Water Infrastructure Ressources (Institute)

Biopolymer production from industrial wastewater streams part II

Project duration: 04/2022 - 06/2024

Persons in charge: Thomas Uhrig M.Sc., Prof. Dr.-Ing. Heidrun Steinmetz, Julia Zimmer

Funding: Willy-Hager Foundation, Stuttgart

Today, conventional plastics are mainly produced from crude oils whose availability is limited and whose extraction is not sustainable. In Europe and Germany, the lack of significant own resources also leads to considerable political dependencies. In addition to the finite nature, the harmfulness to the climate and the polluting extraction of crude oil as a raw material, the high resistance of plastics to natural decomposition processes (chemical/physical or biological degradation) poses a considerable environmental problem and ensures an increasing accumulation of discarded plastic materials in the environment. To mitigate these problems, the development of new, environmentally, and resource-friendly manufacturing processes that substitute petroleum with sustainably sourced raw materials is required. The production of a biodegradable polymer (PHA) using mixed bacterial cultures and wastewater streams as a sustainable and cheap source of raw materials could solve this problem and contribute to the production of a higher proportion of environmentally friendly plastic. Despite successful research by various research groups aimed at enabling the large-scale implementation of this process, there are still some obstacles that need to be overcome before industrial production can take place. Currently, the biggest problem with biopolymer production using mixed bacterial cultures is the fluctuating properties of the biopolymers obtained. To meet market requirements, constant, influenceable product properties and a high quality of the biopolymer are needed. Since research to date has mainly focused on maximizing the yield in this process, there is still a need for research into influencing the process to obtain a polymer with constant quality and composition.

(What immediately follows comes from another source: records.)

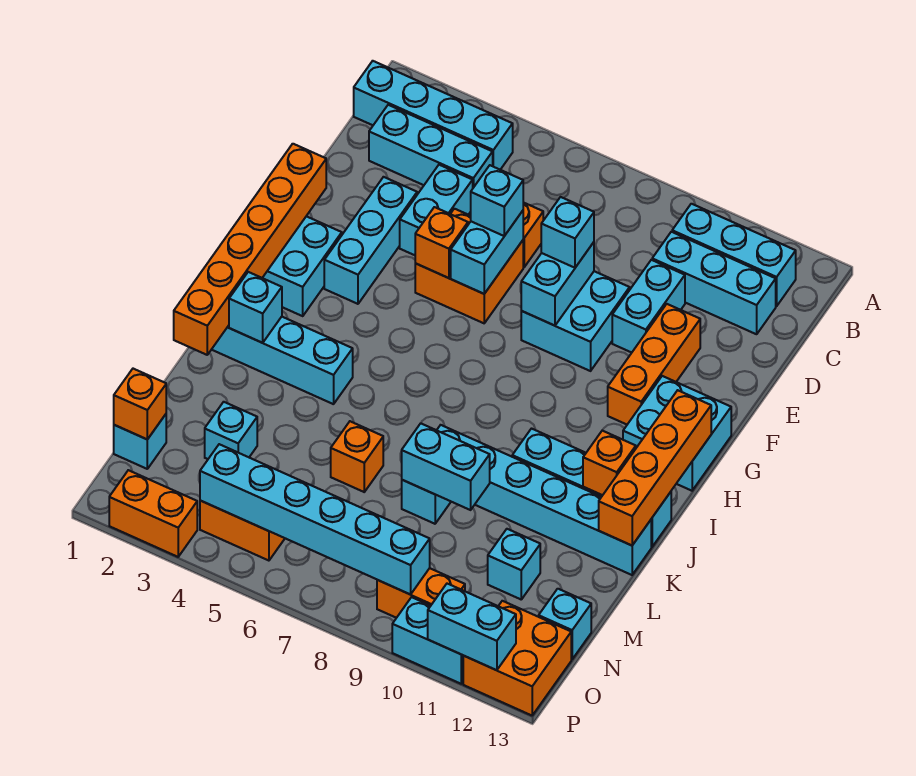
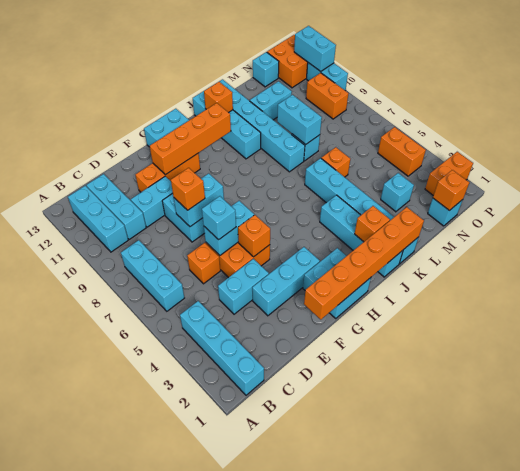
cyan 1x3 brick [369,105,493,188] -> cyan 1x3 brick moved to [121,240,184,311]
cyan 1x1 brick [541,197,594,268] -> orange 1x1 brick [171,168,205,210]
orange 1x4 brick [599,390,711,545] -> orange 1x4 brick moved to [150,103,231,175]
cyan 1x1 brick [229,272,282,343] -> orange 1x1 brick [355,206,390,242]
cyan 1x1 brick [488,529,540,599] -> cyan 1x2 brick [250,81,292,120]
cyan 1x6 brick [200,444,430,595] -> cyan 1x6 brick moved to [305,158,419,264]
orange 1x2 brick [109,470,197,557] -> orange 1x2 brick turned to [425,152,473,196]

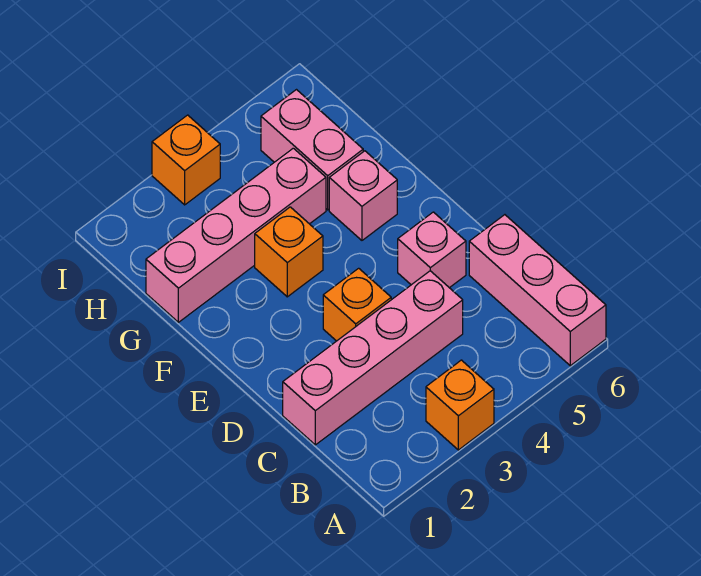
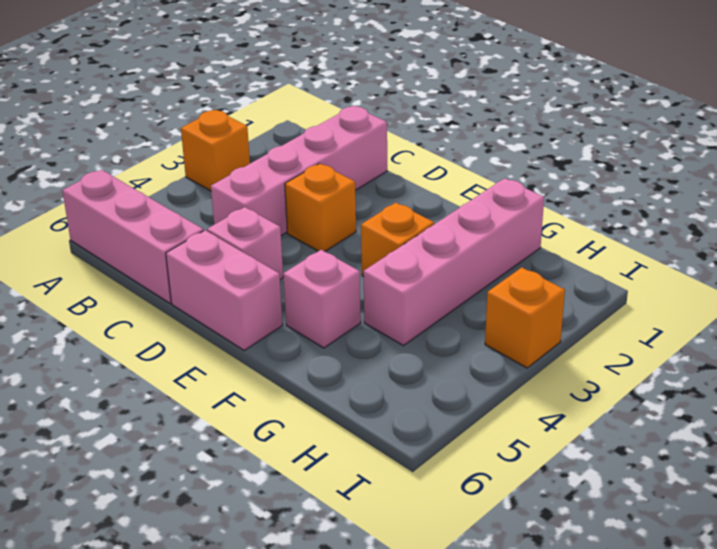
pink 1x2 brick [261,90,363,210] -> pink 1x2 brick moved to [166,230,283,350]

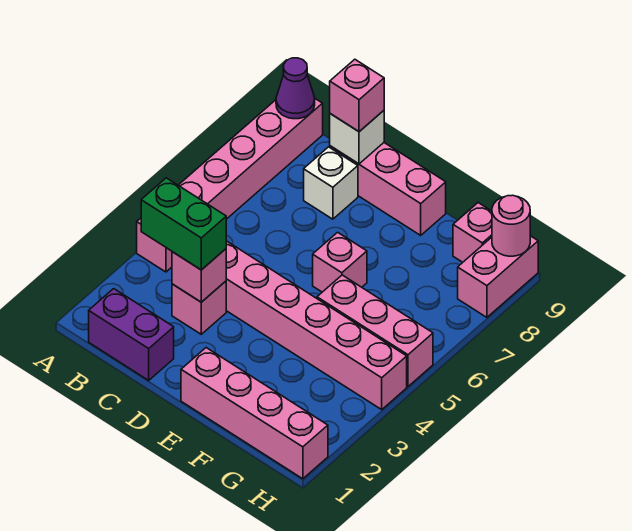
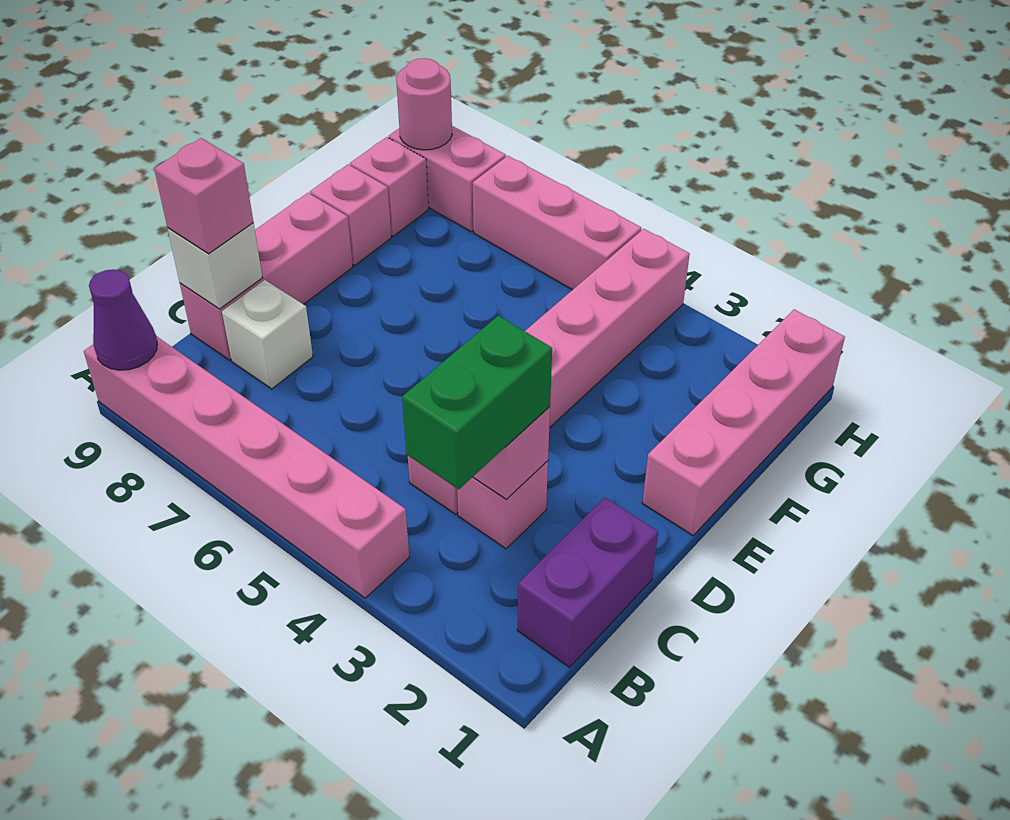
pink 1x1 brick [313,232,367,292] -> pink 1x1 brick moved to [310,164,391,265]
pink 1x3 brick [317,275,433,386] -> pink 1x3 brick turned to [473,156,641,290]

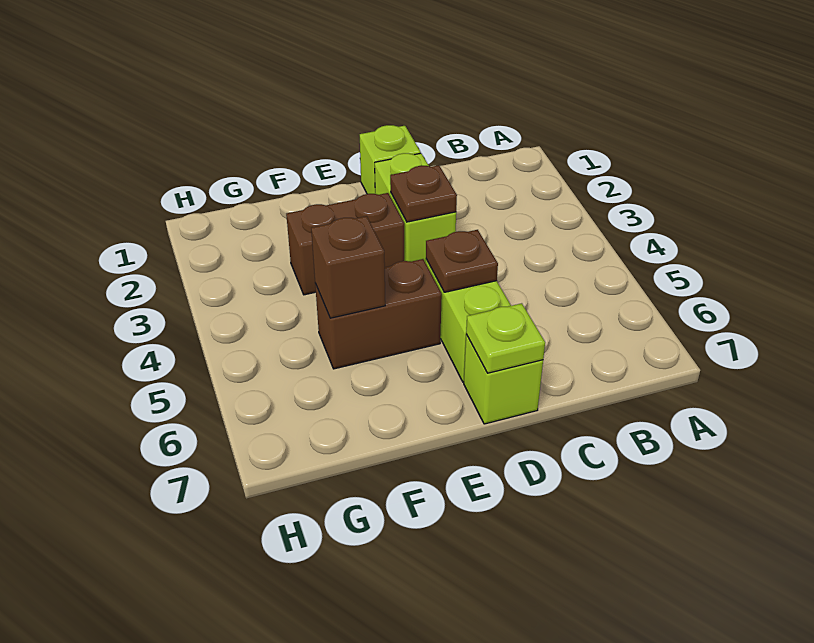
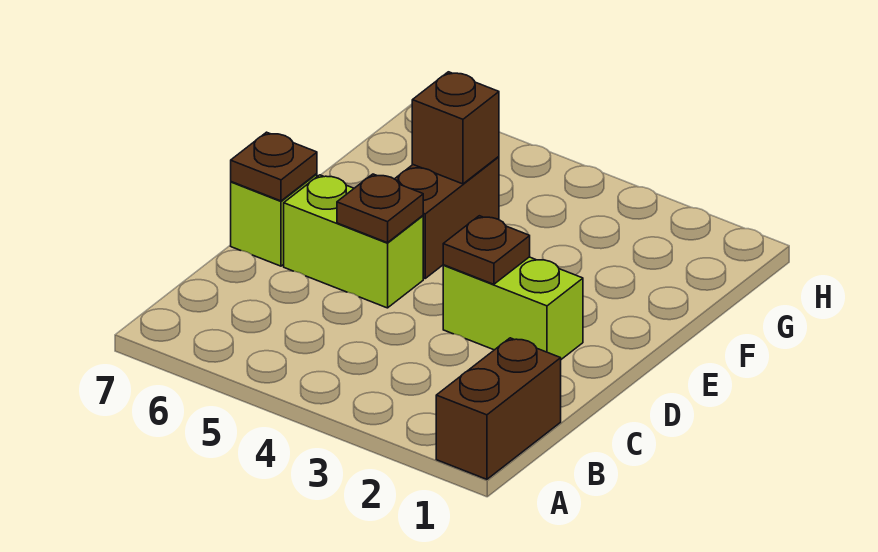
lime 1x1 brick [360,125,421,194] -> none
lime 1x1 plate [466,303,545,373] -> brown 1x1 plate [231,132,317,201]
brown 1x2 brick [286,193,404,295] -> brown 1x2 brick moved to [436,338,561,479]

This project is intended as a link to the previous project "Biopolymer production from industrial wastewater streams - influencing factors on sub-processes and development of measurement-control strategies to close the process chain" (duration until 03/2022). This should contribute to a deeper understanding and further development of the process chain for biopolymer production from industrial wastewater streams in order to enable an alternative to the production of plastics from petroleum. The overarching goal is to coordinate the process conditions of the individual process steps and the biocoenosis involved as well as possible in order to achieve the desired product properties with the highest and most consistent yield possible.